* Exercise task A: Copy out the lines of the first listing, starting at the line that contains "Document page, 1275x1650 pixels." and ending at the line that contains "For every layout".

* Excerpt:
§
Monday, January 23, 2012
The Star
By: Sandra Low

A SYMBOL of power and wealth, the Dragon is the mightiest of the zodiac signs in Chinese astrology. In China, the Dragon represents the emperor who holds authority over the minions of the land. The only mythical creature among the 12 animal signs, the Dragon is described as proud, intelligent, extrovert, ambitious, charming, confident, gifted, charitable, and successful in his endeavours.

This year, if you are 72, 60, 48, 36 or 24 and you are feeling the heat because you have betrayed your fellow Dragons by not measuring up to your majestic qualities, fear not - you're hardly alone.

Sherwin Ng, 29, feng shui instructor and senior consultant for Joey Yap Consulting Group, is baffled by the resolute list of characteristics that is doled out to each animal sign.

Ng, who is born in the Year of the Dog, admits he is unable to identify with the canine traits of loyalty and good-naturedness.

Ng studied Western astrology and Vedic or Indian astrology, before he discovered Chinese astrology and later delved into feng shui, the ancient Chinese practice of harnessing the natural forces of nature to promote harmony, prosperity and constructive changes in our lives. His first book, Your Head Here - Your Guide To Real Bedroom Feng Shui, was published recently.

"It's really impossible to generalise and produce a list of positive and negative traits of someone born under an astrological sign," Ng explains. "To determine a person's personality and destiny, we need his birth date down to the hour. Destiny is not carved in stone. There are potentials and possibilities. Sometimes money or third parties can affect the course of a person's life."

Hence the misconception that having a Dragon baby or getting married this year will make everything fine and dandy, says Ng.

"Things may not be as rosy as people make it out to be. Whether the outcome is good or bad, depends on your personal astrological chart. Once a reading is done, it may show that this may not be a good year for a Dragon to marry or conceive," Ng explains.

However, whether you do a reading through Chinese, Hindu or Western astrology, the results should be the same as they each refer to the same set of stars in the sky, Ng stresses. Precise to the hilt: ‘To determine a person's personality and destiny, we need his birth date down to the hour,' says Sherwin Ng.

To understand how astrology is read, Ng explains that there are two types of Chinese calendars; one is based on the sun (solar), and the other on the moon (lunar).

During the early days, people in China traditionally used the lunar calendar for the planting of crops and to determine festivals. So until today, the Chinese people look to the lunar calendar to determine important festivals and dates.

"However, for readings of the astrological chart, we follow the solar calendar. The Dragon year begins on Feb 4 according to the solar calendar and it only varies between a couple of days every 12-year cycle," he explains.

Now how did the 12 animal signs come to appear in the Chinese astrological chart?

There are several versions but one legend has it that before Buddha departed from this earth, he summoned all the animals to come before him and only 12 animals appeared to bid him farewell.

To reward the animals that came, he named a year after each of them in order of their arrival. Interestingly, the Dragon is the only fabled animal on board this time-honoured Buddha-approved list. But how the Dragon made it to this list and not the ubiquitous house cat would be another story entirely.

Ng believes the legend is based on fairy tale.

"The 12 animals chosen for the Chinese zodiac was probably developed in the early stage of China's civilisation and were picked more for convenience and as a point of reference. The animals were used as a simple description to demarcate time for lay people back then."

Ng explains that each animal has an element, for example, "in the Tiger month it is the start of spring which is around February when life is starting to bloom and there is vibrant energy, so the Tiger represents this period."
§
* Records to use:
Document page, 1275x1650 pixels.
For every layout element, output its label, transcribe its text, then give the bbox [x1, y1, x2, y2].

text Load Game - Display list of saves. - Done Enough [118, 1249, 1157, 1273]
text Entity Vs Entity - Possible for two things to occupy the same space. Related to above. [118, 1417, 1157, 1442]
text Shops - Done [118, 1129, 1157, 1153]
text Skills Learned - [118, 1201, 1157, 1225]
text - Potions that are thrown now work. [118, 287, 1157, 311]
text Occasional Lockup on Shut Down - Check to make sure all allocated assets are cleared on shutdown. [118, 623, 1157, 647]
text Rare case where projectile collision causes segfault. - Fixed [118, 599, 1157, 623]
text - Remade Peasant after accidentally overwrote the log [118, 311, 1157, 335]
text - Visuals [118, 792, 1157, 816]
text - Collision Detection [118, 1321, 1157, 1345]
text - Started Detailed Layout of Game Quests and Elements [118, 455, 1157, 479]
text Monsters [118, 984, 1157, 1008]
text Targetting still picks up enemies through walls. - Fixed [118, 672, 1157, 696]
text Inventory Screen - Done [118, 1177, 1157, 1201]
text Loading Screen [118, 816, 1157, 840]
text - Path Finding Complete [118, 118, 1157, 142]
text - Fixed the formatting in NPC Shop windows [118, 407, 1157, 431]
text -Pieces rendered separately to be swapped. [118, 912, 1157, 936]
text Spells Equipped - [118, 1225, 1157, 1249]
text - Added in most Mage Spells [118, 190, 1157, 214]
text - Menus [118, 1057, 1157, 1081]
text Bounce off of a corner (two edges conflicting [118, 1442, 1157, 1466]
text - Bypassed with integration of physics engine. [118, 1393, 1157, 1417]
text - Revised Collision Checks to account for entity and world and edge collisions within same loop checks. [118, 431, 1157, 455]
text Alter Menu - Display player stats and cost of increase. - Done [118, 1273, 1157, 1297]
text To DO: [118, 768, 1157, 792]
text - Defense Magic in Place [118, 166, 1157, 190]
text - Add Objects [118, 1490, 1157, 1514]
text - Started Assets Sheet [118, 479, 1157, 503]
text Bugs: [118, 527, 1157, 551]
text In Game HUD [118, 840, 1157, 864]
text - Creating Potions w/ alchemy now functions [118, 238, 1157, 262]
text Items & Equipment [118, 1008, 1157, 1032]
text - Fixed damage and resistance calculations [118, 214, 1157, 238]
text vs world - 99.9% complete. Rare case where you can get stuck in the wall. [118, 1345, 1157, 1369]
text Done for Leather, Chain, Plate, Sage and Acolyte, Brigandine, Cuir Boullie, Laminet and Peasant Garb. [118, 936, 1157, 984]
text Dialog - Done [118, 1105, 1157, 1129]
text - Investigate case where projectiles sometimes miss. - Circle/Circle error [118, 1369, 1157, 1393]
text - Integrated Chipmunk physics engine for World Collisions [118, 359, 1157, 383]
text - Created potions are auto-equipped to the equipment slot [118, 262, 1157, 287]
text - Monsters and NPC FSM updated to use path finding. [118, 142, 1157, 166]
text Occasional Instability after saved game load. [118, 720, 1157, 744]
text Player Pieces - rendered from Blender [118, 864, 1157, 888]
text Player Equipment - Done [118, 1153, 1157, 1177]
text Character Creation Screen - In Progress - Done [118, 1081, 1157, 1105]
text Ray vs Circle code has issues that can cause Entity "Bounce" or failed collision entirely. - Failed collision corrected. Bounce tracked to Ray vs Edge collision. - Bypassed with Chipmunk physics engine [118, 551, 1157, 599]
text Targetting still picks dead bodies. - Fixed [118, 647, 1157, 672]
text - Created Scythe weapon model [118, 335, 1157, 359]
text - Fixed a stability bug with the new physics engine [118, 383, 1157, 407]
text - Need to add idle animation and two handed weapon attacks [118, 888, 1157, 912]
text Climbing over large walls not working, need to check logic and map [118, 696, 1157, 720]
§
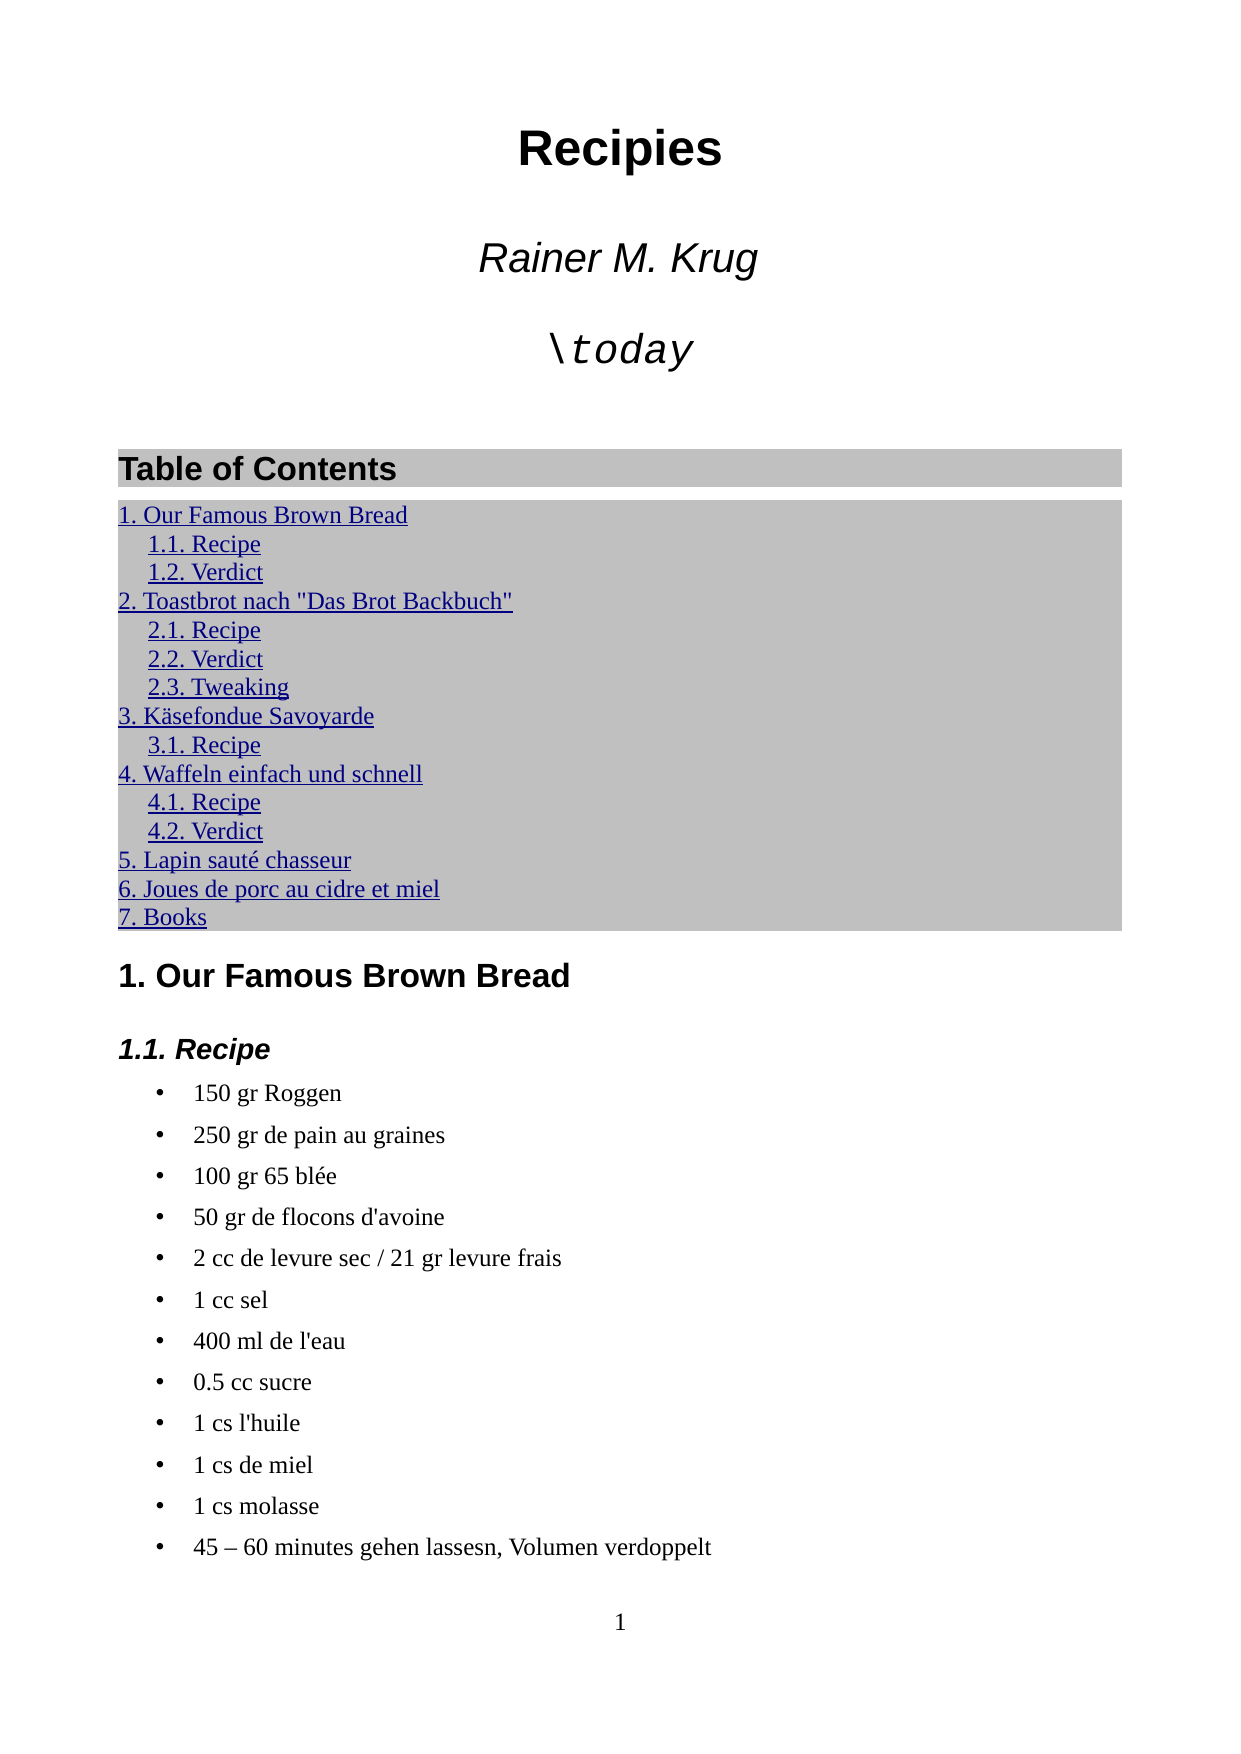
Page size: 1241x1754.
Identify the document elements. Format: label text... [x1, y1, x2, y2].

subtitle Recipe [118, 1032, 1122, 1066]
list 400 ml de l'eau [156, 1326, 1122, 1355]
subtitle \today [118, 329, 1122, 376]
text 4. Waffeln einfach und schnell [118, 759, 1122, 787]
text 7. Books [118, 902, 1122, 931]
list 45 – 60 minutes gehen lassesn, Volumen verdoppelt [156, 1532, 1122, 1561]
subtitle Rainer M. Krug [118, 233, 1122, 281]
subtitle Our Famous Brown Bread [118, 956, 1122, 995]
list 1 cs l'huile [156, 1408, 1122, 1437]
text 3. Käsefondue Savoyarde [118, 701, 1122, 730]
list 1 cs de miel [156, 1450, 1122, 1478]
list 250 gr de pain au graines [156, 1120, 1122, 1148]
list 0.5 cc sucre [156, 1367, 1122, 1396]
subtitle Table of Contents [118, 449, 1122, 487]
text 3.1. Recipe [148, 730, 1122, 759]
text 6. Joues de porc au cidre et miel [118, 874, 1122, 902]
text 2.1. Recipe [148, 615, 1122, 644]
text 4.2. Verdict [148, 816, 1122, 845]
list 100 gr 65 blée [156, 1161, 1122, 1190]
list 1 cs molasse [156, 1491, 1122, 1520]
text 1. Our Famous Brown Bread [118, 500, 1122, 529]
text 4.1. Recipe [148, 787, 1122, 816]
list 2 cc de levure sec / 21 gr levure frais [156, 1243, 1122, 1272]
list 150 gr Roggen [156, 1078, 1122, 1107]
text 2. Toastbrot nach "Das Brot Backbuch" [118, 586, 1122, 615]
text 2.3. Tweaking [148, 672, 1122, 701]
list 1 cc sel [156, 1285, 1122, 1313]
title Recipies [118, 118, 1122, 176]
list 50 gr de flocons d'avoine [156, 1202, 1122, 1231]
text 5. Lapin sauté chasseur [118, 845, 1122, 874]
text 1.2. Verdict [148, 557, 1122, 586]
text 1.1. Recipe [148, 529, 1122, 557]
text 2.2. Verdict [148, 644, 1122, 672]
§
* Exercise task B: In the article on Chinese astrology, on what date does the Dragon year begin according to the solar calendar?

* Correct output A:
Document page, 1275x1650 pixels.
For every layout element, output its label, transcribe its text, then give the bbox [x1, y1, x2, y2].

* Correct output B: Feb 4